Written task = How many lines of the records contain the word "Coin"? Reply with the number alone.

Listed records =
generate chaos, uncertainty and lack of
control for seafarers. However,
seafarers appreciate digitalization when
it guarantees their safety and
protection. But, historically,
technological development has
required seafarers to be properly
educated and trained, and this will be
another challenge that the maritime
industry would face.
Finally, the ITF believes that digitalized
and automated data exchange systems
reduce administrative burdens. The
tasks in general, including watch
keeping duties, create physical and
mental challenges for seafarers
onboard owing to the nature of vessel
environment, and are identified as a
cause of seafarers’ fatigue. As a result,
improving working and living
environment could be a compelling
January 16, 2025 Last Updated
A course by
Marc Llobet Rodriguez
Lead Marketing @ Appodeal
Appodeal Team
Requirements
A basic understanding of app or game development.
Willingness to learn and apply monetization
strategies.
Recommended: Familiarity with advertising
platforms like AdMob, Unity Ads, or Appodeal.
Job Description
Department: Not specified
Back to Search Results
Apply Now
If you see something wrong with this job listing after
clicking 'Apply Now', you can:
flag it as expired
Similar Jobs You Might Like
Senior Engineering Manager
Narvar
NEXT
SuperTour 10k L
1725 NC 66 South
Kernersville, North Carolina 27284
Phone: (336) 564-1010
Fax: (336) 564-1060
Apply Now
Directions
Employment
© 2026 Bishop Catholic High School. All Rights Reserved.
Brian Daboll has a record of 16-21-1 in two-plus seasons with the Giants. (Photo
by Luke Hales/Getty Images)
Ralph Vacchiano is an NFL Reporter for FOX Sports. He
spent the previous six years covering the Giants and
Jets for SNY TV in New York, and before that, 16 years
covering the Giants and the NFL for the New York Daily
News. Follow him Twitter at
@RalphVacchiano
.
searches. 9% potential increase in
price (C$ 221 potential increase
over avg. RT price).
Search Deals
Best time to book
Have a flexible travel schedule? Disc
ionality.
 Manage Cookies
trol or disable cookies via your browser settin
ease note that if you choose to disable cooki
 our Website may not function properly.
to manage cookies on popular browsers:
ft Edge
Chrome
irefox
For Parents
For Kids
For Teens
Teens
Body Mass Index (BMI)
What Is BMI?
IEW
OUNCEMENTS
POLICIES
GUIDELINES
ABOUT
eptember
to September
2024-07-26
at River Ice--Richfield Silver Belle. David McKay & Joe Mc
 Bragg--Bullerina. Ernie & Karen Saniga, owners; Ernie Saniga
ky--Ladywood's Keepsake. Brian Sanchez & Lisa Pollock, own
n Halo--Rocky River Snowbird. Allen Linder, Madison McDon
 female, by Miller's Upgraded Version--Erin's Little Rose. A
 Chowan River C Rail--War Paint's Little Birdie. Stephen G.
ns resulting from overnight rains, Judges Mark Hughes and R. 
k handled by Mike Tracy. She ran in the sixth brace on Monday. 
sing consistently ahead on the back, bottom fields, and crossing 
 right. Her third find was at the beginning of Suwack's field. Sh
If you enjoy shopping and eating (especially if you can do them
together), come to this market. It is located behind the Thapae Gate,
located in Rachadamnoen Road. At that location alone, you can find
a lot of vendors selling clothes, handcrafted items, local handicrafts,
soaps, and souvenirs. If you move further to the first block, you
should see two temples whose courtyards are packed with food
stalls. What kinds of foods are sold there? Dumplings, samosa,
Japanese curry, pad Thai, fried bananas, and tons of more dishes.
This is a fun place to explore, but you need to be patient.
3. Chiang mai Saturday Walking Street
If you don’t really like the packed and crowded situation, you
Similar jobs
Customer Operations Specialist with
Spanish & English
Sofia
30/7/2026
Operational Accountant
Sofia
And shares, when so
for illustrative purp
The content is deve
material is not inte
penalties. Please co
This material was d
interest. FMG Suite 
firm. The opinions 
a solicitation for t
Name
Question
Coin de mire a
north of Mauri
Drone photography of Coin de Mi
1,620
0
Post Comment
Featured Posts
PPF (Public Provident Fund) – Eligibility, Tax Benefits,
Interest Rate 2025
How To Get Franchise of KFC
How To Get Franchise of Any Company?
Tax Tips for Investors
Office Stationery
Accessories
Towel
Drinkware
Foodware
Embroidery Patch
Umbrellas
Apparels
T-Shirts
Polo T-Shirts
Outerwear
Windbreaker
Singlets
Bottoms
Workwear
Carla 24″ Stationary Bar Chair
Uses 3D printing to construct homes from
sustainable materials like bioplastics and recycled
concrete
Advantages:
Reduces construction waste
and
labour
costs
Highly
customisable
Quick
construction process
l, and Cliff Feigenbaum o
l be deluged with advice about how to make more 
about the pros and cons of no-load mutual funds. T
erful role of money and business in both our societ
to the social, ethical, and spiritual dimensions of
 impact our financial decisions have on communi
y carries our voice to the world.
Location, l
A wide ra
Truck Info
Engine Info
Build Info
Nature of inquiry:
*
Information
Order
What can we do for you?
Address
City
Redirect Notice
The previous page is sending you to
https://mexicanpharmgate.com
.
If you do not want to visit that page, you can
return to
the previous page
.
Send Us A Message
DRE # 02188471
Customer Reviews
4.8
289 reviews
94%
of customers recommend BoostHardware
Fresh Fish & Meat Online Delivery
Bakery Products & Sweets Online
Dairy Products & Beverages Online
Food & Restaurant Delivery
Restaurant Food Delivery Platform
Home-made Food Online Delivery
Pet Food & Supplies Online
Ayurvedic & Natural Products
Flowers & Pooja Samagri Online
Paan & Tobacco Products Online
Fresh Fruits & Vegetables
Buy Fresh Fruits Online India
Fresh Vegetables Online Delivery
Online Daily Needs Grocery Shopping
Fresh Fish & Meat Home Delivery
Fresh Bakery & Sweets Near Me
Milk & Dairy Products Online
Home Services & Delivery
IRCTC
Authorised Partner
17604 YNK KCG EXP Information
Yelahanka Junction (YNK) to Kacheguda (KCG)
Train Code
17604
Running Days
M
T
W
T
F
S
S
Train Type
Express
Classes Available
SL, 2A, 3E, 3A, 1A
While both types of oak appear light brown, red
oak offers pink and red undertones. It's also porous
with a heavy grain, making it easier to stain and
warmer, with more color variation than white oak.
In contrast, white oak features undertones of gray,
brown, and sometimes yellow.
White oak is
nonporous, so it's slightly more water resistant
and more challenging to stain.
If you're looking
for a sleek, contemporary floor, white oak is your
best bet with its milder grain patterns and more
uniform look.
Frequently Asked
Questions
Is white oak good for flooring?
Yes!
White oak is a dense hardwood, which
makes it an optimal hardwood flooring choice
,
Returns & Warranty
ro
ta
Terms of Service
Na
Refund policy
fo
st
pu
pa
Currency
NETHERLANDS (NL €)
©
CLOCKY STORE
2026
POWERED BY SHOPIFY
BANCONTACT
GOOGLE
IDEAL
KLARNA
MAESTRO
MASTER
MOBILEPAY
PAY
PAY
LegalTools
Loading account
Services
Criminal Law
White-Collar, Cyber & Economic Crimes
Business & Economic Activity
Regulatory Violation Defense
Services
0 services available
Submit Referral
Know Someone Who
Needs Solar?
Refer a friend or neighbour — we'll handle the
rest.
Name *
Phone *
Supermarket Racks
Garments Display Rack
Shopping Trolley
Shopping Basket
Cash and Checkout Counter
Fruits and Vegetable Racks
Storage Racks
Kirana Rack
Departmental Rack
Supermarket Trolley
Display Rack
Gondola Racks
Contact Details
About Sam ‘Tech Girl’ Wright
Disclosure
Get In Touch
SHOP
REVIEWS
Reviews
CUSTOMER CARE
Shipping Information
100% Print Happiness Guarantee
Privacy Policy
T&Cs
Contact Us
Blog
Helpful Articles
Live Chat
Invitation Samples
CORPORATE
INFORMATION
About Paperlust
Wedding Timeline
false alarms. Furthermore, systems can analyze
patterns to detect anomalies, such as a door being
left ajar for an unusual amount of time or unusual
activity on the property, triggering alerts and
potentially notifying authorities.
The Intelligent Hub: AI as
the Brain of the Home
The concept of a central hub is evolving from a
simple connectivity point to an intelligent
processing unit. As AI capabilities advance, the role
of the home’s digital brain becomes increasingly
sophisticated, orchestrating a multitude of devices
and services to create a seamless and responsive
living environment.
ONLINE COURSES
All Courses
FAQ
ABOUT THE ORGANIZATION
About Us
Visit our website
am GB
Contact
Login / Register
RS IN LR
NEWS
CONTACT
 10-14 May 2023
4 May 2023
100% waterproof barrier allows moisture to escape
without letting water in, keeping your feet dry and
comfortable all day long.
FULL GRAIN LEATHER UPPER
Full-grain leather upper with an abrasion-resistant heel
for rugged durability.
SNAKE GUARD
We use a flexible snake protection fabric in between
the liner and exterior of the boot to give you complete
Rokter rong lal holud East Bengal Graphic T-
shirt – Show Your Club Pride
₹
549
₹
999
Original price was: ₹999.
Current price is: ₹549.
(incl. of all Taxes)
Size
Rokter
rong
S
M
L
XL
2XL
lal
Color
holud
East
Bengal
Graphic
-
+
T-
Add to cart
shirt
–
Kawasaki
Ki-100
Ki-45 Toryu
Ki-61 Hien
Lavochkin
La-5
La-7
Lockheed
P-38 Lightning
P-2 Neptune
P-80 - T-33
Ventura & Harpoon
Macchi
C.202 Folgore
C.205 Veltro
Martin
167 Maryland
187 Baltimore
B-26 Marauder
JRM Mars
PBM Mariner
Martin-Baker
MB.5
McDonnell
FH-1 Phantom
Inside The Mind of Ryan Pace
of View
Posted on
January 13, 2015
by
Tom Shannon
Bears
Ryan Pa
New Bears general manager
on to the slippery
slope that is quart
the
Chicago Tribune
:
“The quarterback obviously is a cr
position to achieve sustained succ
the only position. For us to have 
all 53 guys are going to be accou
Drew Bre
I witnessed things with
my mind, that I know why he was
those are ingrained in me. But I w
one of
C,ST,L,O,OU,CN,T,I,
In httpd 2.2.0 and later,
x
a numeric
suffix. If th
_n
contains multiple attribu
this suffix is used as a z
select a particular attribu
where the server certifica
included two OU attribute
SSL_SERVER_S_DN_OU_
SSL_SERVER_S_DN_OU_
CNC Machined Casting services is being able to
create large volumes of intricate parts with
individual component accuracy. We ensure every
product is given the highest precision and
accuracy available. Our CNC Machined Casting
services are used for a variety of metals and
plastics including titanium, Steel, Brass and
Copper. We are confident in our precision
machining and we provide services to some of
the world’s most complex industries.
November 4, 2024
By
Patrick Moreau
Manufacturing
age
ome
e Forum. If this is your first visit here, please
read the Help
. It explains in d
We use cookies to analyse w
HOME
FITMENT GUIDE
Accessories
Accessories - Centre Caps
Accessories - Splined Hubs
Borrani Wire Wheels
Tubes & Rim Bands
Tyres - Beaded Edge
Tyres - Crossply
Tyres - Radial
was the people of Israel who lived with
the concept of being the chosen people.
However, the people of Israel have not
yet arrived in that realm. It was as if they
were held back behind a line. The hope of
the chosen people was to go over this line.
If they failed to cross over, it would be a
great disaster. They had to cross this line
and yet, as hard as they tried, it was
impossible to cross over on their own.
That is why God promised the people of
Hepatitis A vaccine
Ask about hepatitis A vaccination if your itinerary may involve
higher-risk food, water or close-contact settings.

Response for this exercise = 2